Sound like someone you would consider voting for? No?

Well, those were rumors of the day and of late about the Great Emancipator himself.

Or would you care for a candidate who carried on a well-known extramarital affair? If not, then on the basis of widely held belief you’d surely reject Franklin Delano Roosevelt, who led the country through the Great Depression and a world war.

There are plenty of others whose sexual proclivities or even unsubstantiated rumors thereof would qualify as the kind of character issue that hinders modern leaders or do them in altogether.

“I don’t think there’s a human being alive, Billy Graham included, who could completely stand up to today’s scrutiny,” said Kenneth Janda, a professor of political science at Northwestern University.

Nevertheless, these individuals still can perform great service to the public, he argues.

“You know, it’s possible for a person to have a highly charged libido and still be considerate, humane and thoughtful in making public policy,” Janda observed.

A prime modern example is former Sen. Bob Packwood of Oregon. He was known as a “womanizer” in his private life at the same time that he led fights for abortion rights and other feminist issues in the Senate. Even while women say he was sexually harassing them in the workplace, Packwood stood as one of two Republicans opposed to the confirmation of Supreme Court Justice Clarence Thomas when he was accused of the very same thing.

Those who aren’t enamored of Packwood’s Senate career must admire at least one or two other leaders of American history caught in the swirl of personal impropriety–FDR, John F. Kennedy, Dwight Eisenhower and Martin Luther King Jr., to name a few.

Given the magnitude of their public contributions, why pretend their private lives were pristine? And why demand so much more of modern leaders?

Perhaps the fear of confronting the sordid truth is really fear of losing the few moral heroes Americans have. This would explain what happened at a recent Springfield anniversary commemoration of the Lincolns’ marriage, celebrated at the national historic home site with a re-enactment by a pair of impersonators.

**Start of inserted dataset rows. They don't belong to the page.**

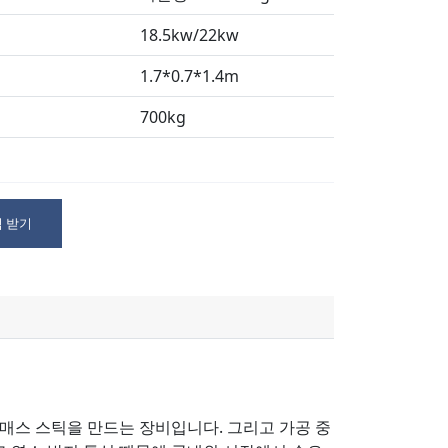
18.5kw/22kw
1.7*0.7*1.4m
700kg
 받기
매스 스틱을 만드는 장비입니다. 그리고 가공 중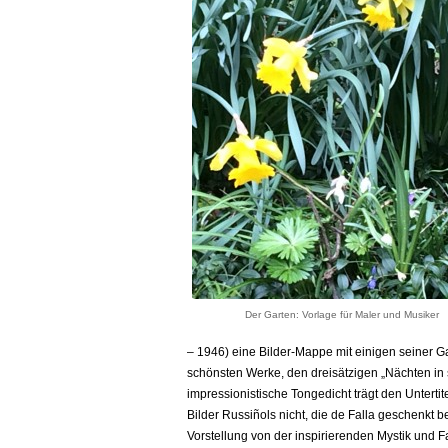
Der Garten: Vorlage für Maler und Musiker
– 1946) eine Bilder-Mappe mit einigen seiner 
schönsten Werke, den dreisätzigen „Nächten in 
impressionistische Tongedicht trägt den Untertit
Bilder Russiñols nicht, die de Falla geschenkt
Vorstellung von der inspirierenden Mystik und F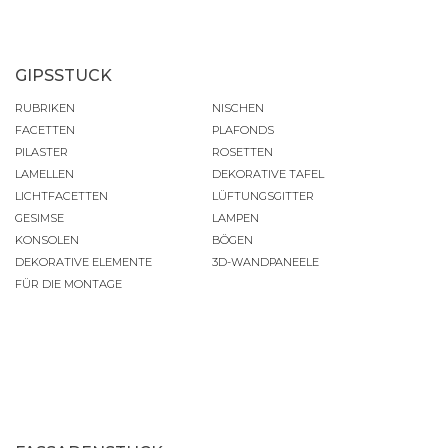
GIPSSTUCK
RUBRIKEN
NISCHEN
FACETTEN
PLAFONDS
PILASTER
ROSETTEN
LAMELLEN
DEKORATIVE TAFEL
LICHTFACETTEN
LÜFTUNGSGITTER
GESIMSE
LAMPEN
KONSOLEN
BÖGEN
DEKORATIVE ELEMENTE
3D-WANDPANEELE
FÜR DIE MONTAGE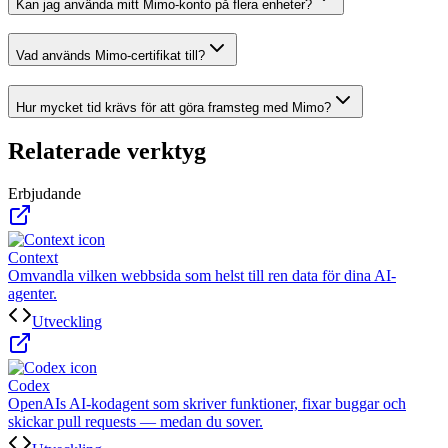
Kan jag använda mitt Mimo-konto på flera enheter?
Vad används Mimo-certifikat till?
Hur mycket tid krävs för att göra framsteg med Mimo?
Relaterade verktyg
Erbjudande
Context
Omvandla vilken webbsida som helst till ren data för dina AI-
agenter.
Utveckling
Codex
OpenAIs AI-kodagent som skriver funktioner, fixar buggar och
skickar pull requests — medan du sover.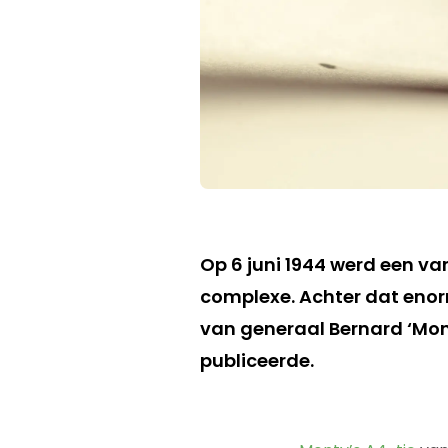
Op 6 juni 1944 werd een va
complexe. Achter dat enor
van generaal Bernard ‘Mo
publiceerde.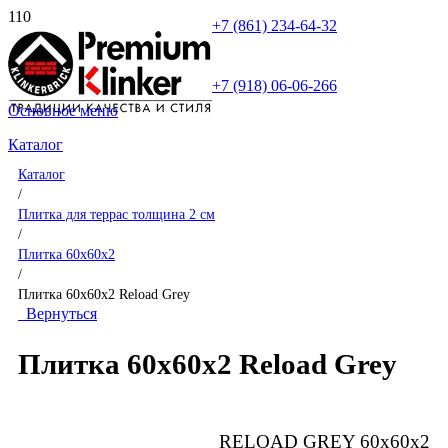
+7 (861) 234-64-32
+7 (918) 06-06-266
Основное меню
Каталог
Каталог
/
Плитка для террас толщина 2 см
/
Плитка 60x60x2
/
Плитка 60x60x2 Reload Grey
Вернуться
Плитка 60x60x2 Reload Grey
RELOAD GREY 60x60x2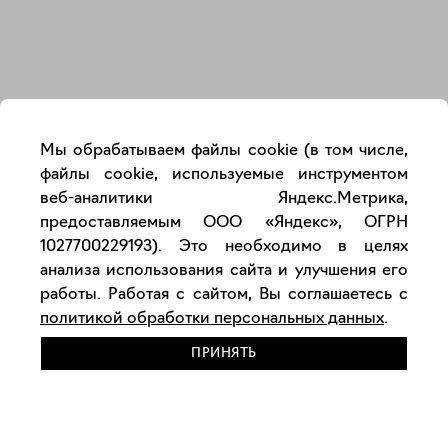
Закрыть
Мы обрабатываем файлы cookie (в том числе,
файлы cookie, используемые инструментом
веб-аналитики Яндекс.Метрика,
предоставляемым ООО «Яндекс», ОГРН
1027700229193). Это необходимо в целях
анализа использования сайта и улучшения его
работы. Работая с сайтом, Вы соглашаетесь с
политикой обработки персональных данных
.
ПРИНЯТЬ
РАЗМЕСТИТЬ РАБОТУ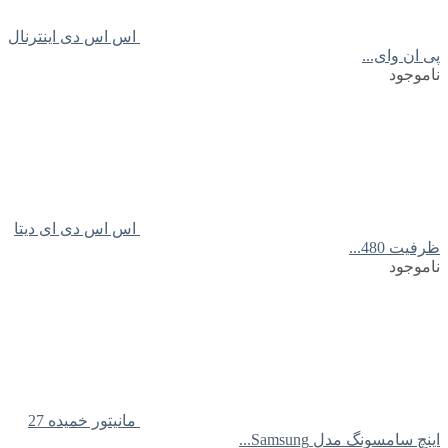
اس اس دی اینترنال
پی ان وای...
ناموجود
اس اس دی ای دیتا
ظرفیت 480...
ناموجود
مانیتور خمیده 27
اینچ سامسونگ مدل Samsung...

After the show, one spectator, curious about new postulations in a recent book by an Illinois author, asked the Abraham impersonator what he thought of speculation that the two Lincolns had sex before marriage.

Mr. Lincoln politely invited anyone in the audience who held such a belief to step outside with him so he could defend his wife’s honor.

“Mary Todd and Abraham Lincoln have always had a quasi-godlike status,” said Michael Burlingame, author of a controversial 1994 Lincoln psychobiography which posits, among other things, that Mary Lincoln physically abused her husband. “Any criticism of them is like criticism of your religion, even if you have tons of evidence to back it up.”

But Burlingame’s book has been received kindly by some scholars, who share his belief that new evidence deserves to be aired and that people can handle the news that their heroes are not perfect.

One such believer is a maverick Mary Todd Lincoln impersonator, a Springfield resident who avidly reads new books and writings on the Lincolns to keep her lectures and presentations up-to-date.

Karen Lee Lynn says people who come to her shows aren’t turned off by the latest speculations, but seem instead to express a warmer, more personal interest in the couple upon hearing about them.

“I know a lot of the other ladies who play Mary Todd would be upset with me for saying I think they probably did sleep together,” Lynn said. “But I’m as crazy about Mary Todd as any of them.”